On September 23, 1980, Bob Marley performed what would become his last concert ever. He was in concert with the Wailers at the then Stanley Theatre, Pittsburgh, PA as part of the Uprising Tour.
Marley and the Wailers had been booked by Rich Engler to perform at the now called the Benedum Center. The minute the tickets for the concert hit the stands, the concert sold out as many people were looking forward to listening to the legendary reggae artist.
On the day of the concert, Marley’s wife, Rita, called Engler and informed him that Marley, who had been diagnosed with melanoma two years earlier, had collapsed two days before the concert. She added that he would still love to come to the concert even though he was not feeling to0 well.

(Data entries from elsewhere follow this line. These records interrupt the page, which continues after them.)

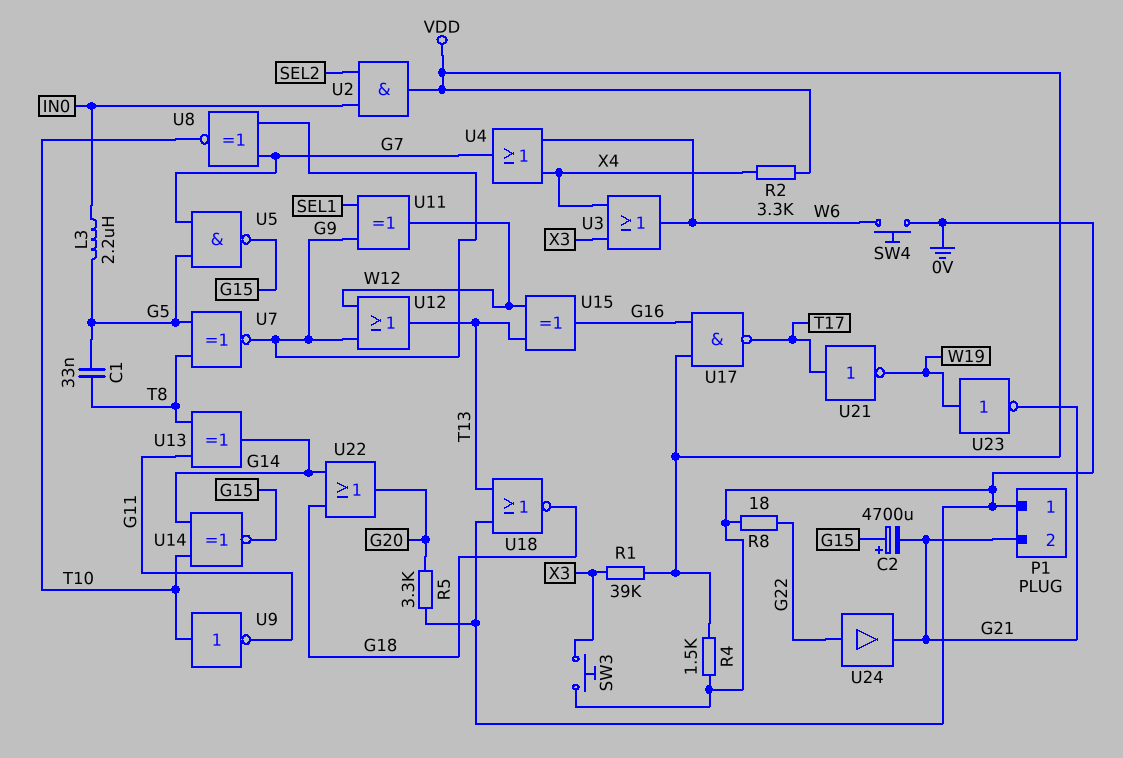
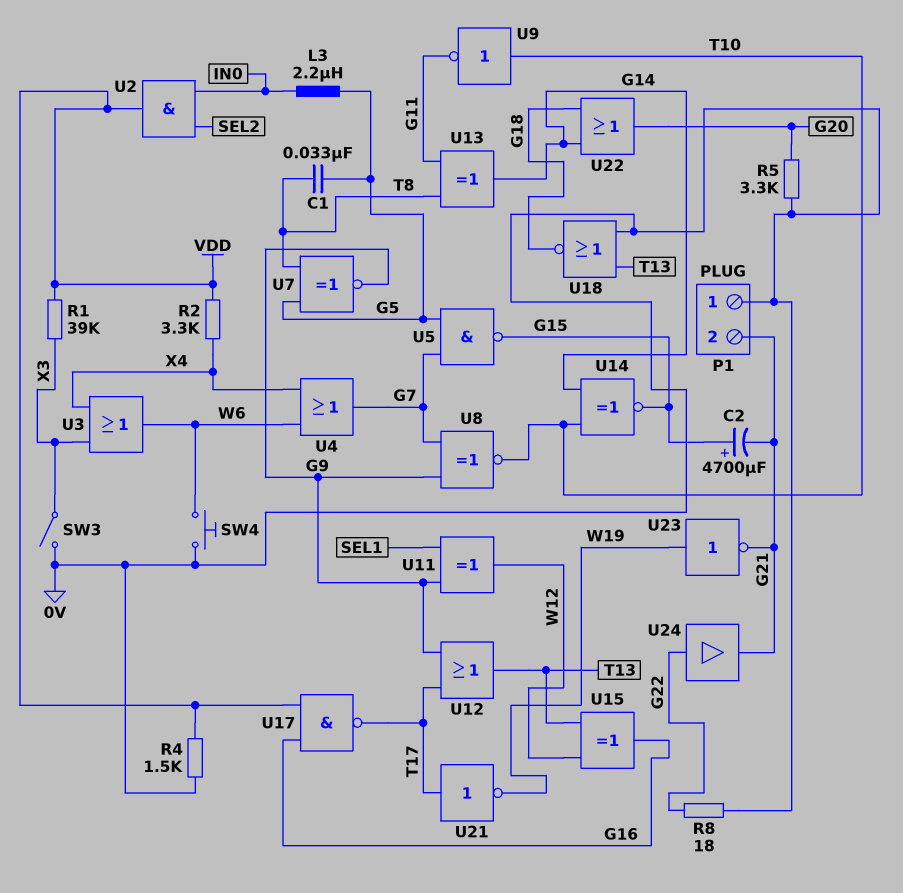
SW3: button (0V, X3) -> switch (0V, X3)
U12: OR (in G9, in W12, out T13) -> OR (in G9, in T17, out T13)

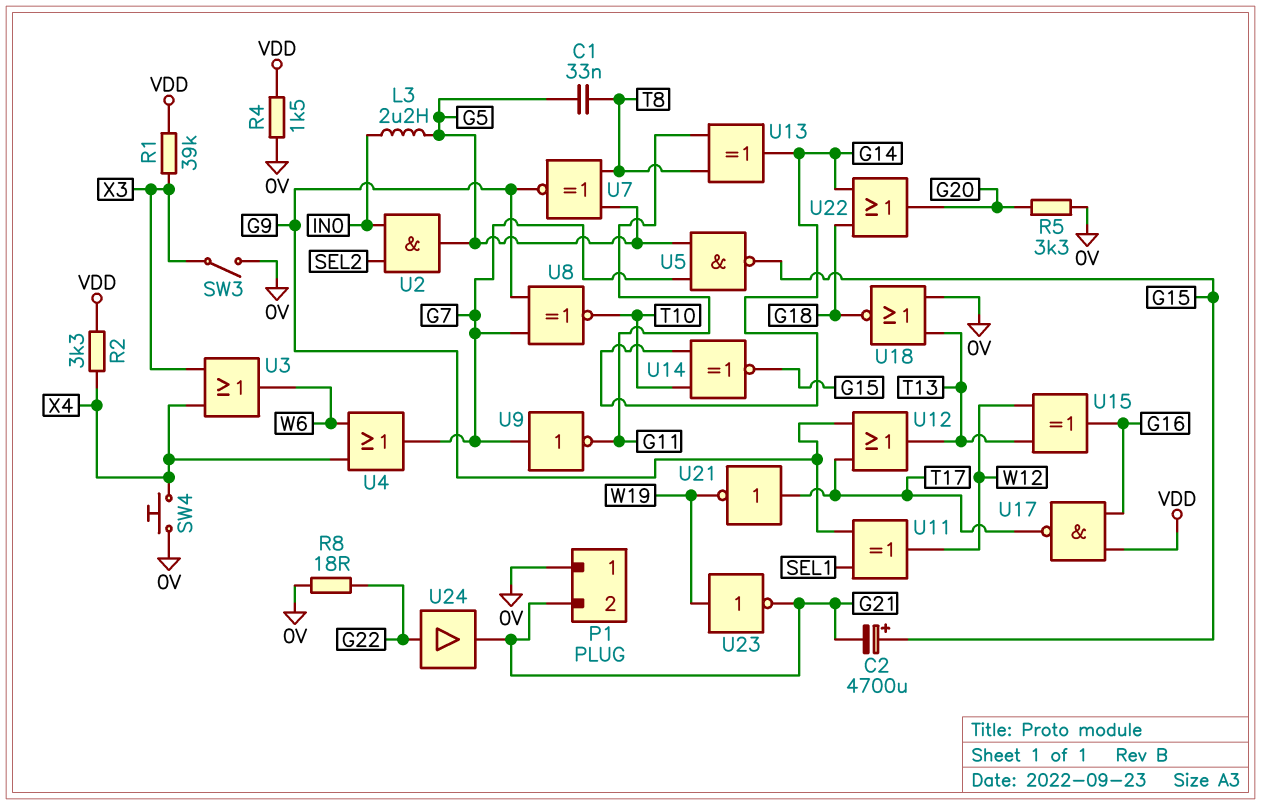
SW4: button (0V, W6) -> button (0V, X4)
U2: AND (in IN0, in SEL2, out VDD) -> AND (in IN0, in SEL2, out G5)
U9: NOT (in T10, out G11) -> NOT (in G7, out G11)

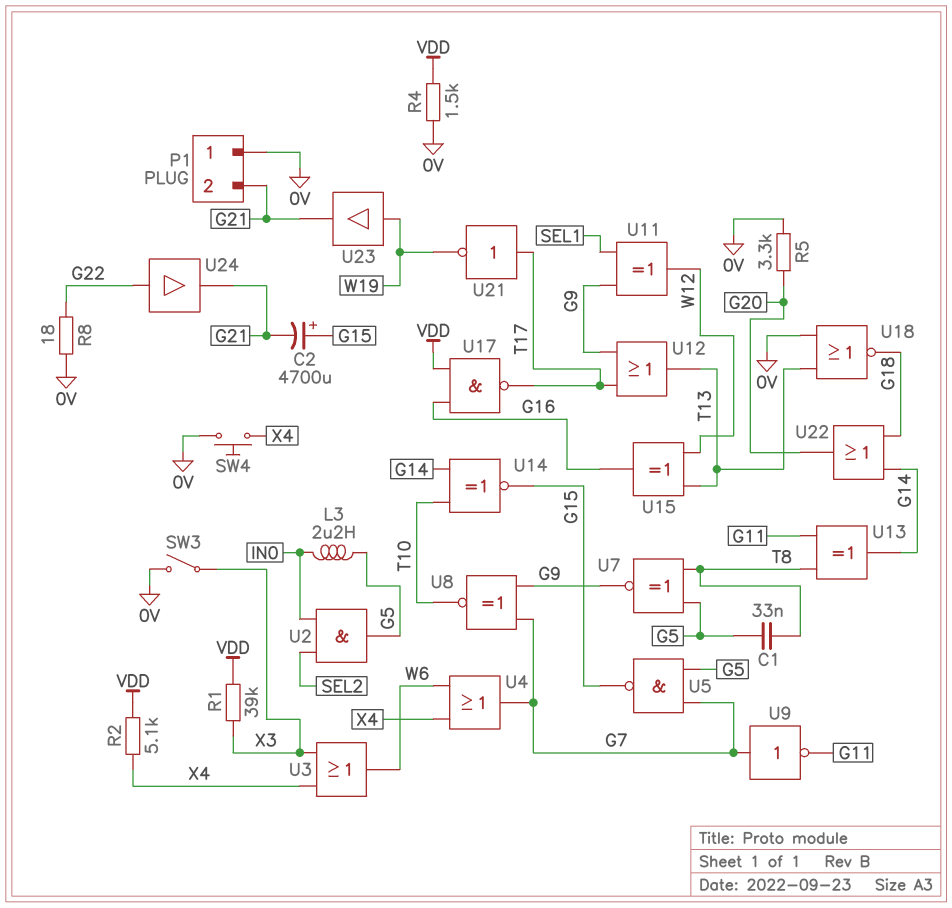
R2: 3.3k (VDD, X4) -> 5.1k (VDD, X4)
U23: NOT (in W19, out G21) -> buffer (in W19, out G21)

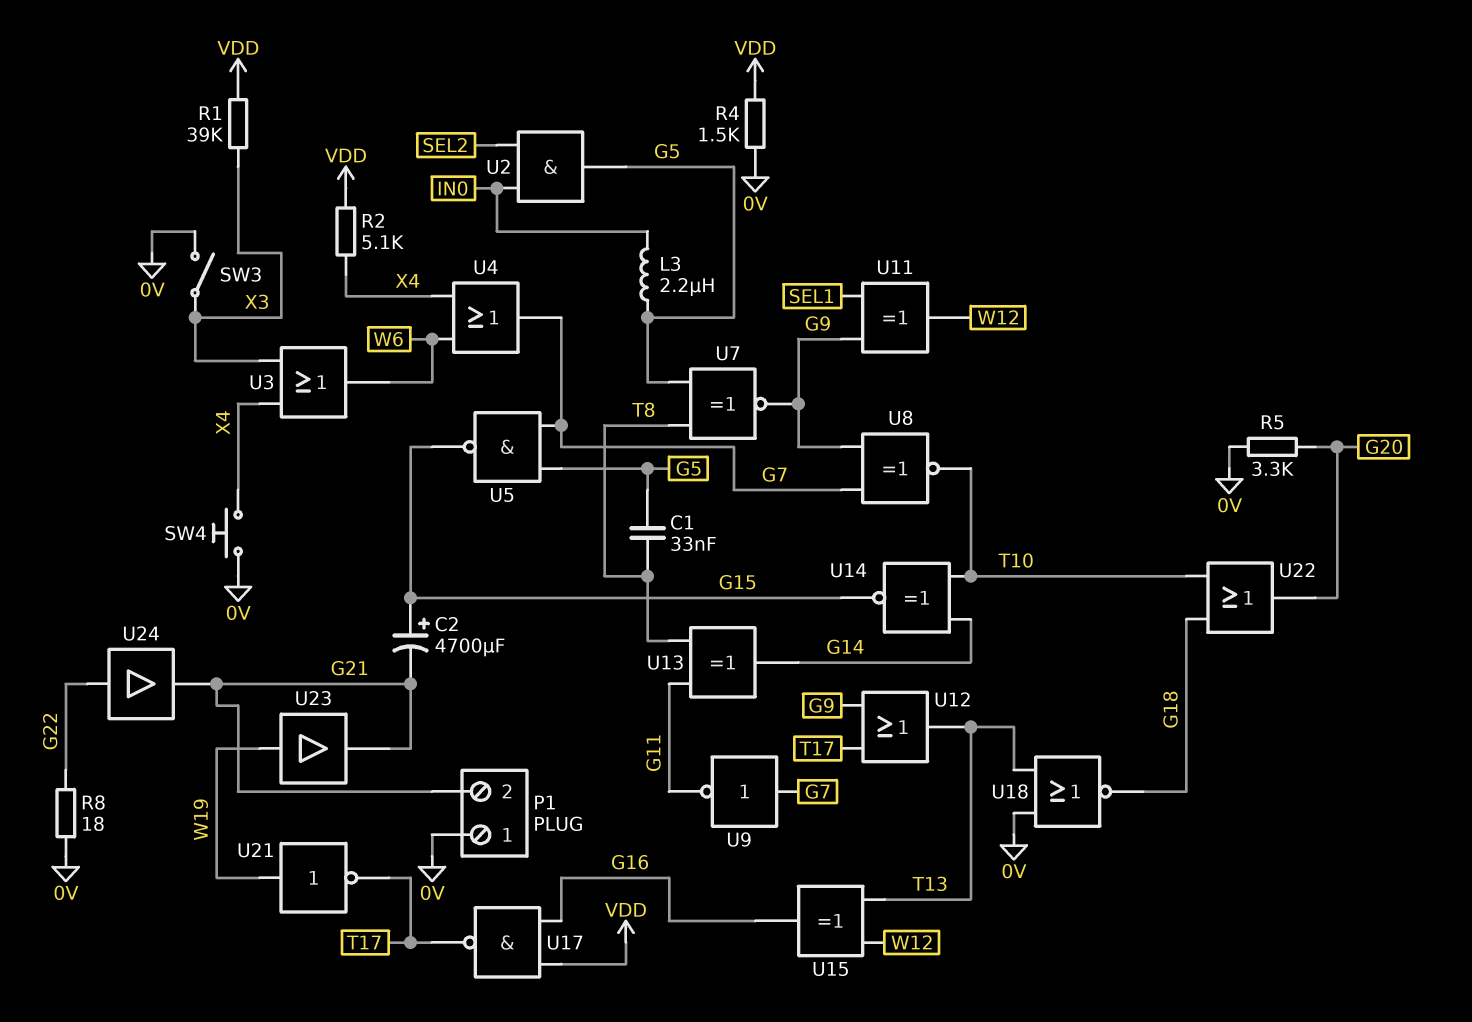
U21: NOT (in T17, out W19) -> NOT (in W19, out T17)
U22: OR (in G14, in G18, out G20) -> OR (in G18, in T10, out G20)

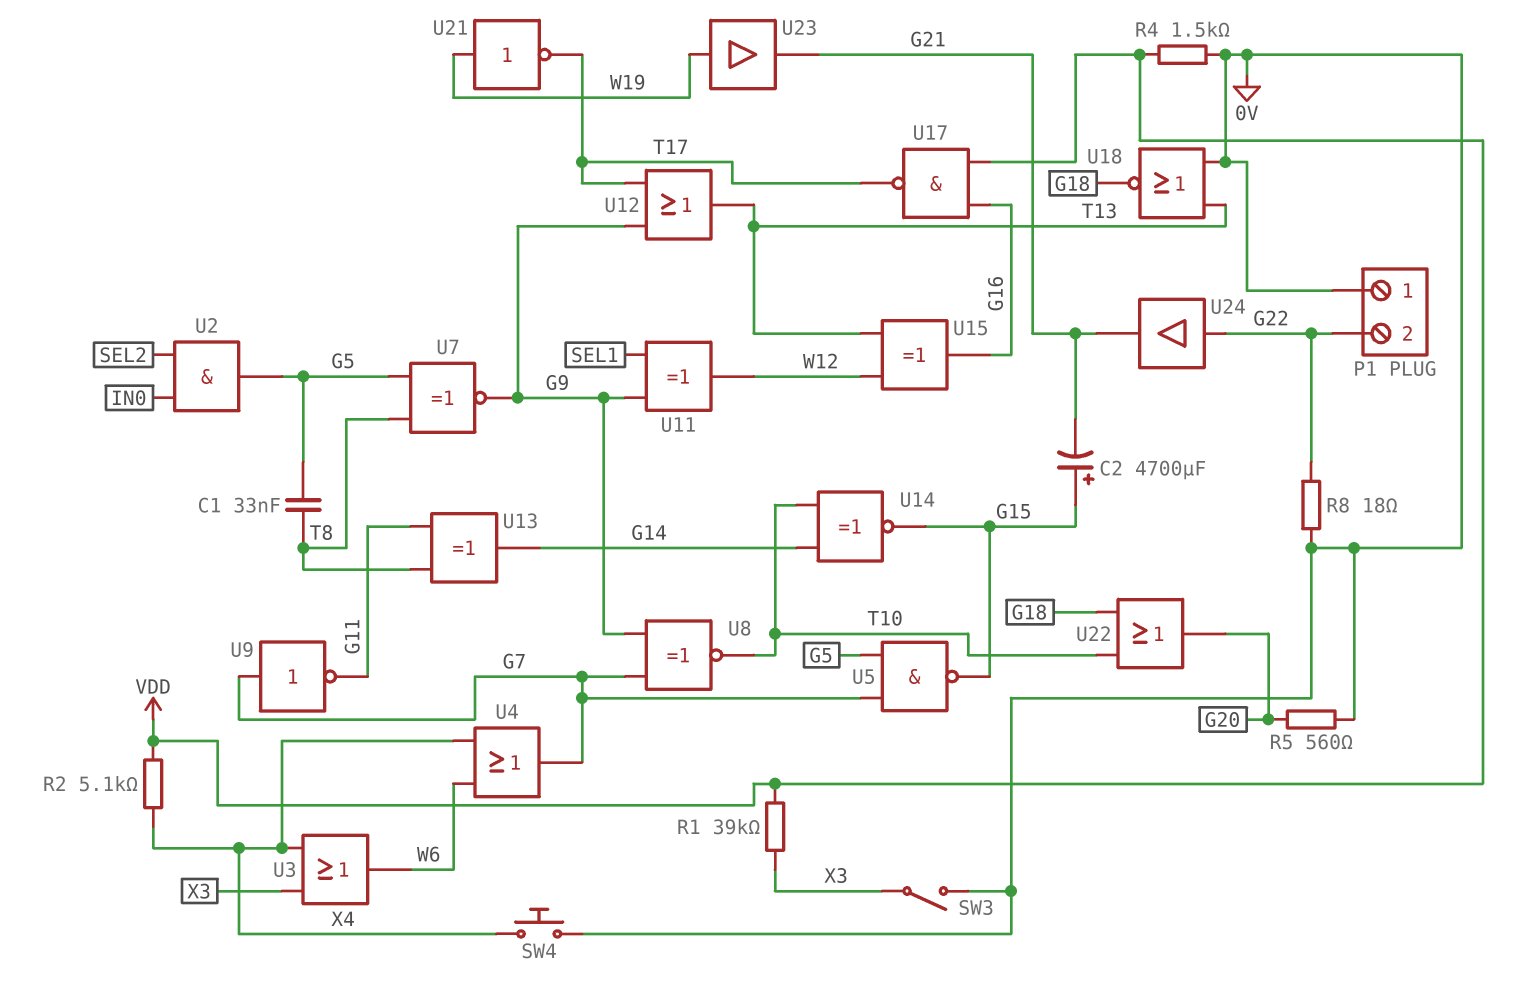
L3: 2.2uH (G5, IN0) -> none
P1 pin 2: G21 -> G22
R5: 3.3k (0V, G20) -> 560 (0V, G20)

According to Engler, Marley’s health was the first thing he checked out the moment he and the band alighted from the bus.
“I see Bob and he looks really tired and emaciated,” Engler said. “I ask him how he’s doing and he says, ‘not so good.’”
Engler checked on the singer again minutes before the show to make sure he was able to hit the stage, to which Marley said: “Yeah, mon, I got to do it for my band. For my band, they need the money.”
Despite his frail health, Marley was able to perform one of the best concerts ever, playing all 20 songs he had promised.
What many people did not know is that the last recorded song at the concert Get up, Stand up, which Marley performed for six minutes, was almost lost to history. According to reports, the taper at the show cut the original soundboard tape during the second last song, W0rk, to preserve space. The tape could only record for 90 minutes.
Fortunately, it was found in 2002 by Marley’s archivists James Wilson and Jack Low and was included in an album of the live concert, which would be released in 2011.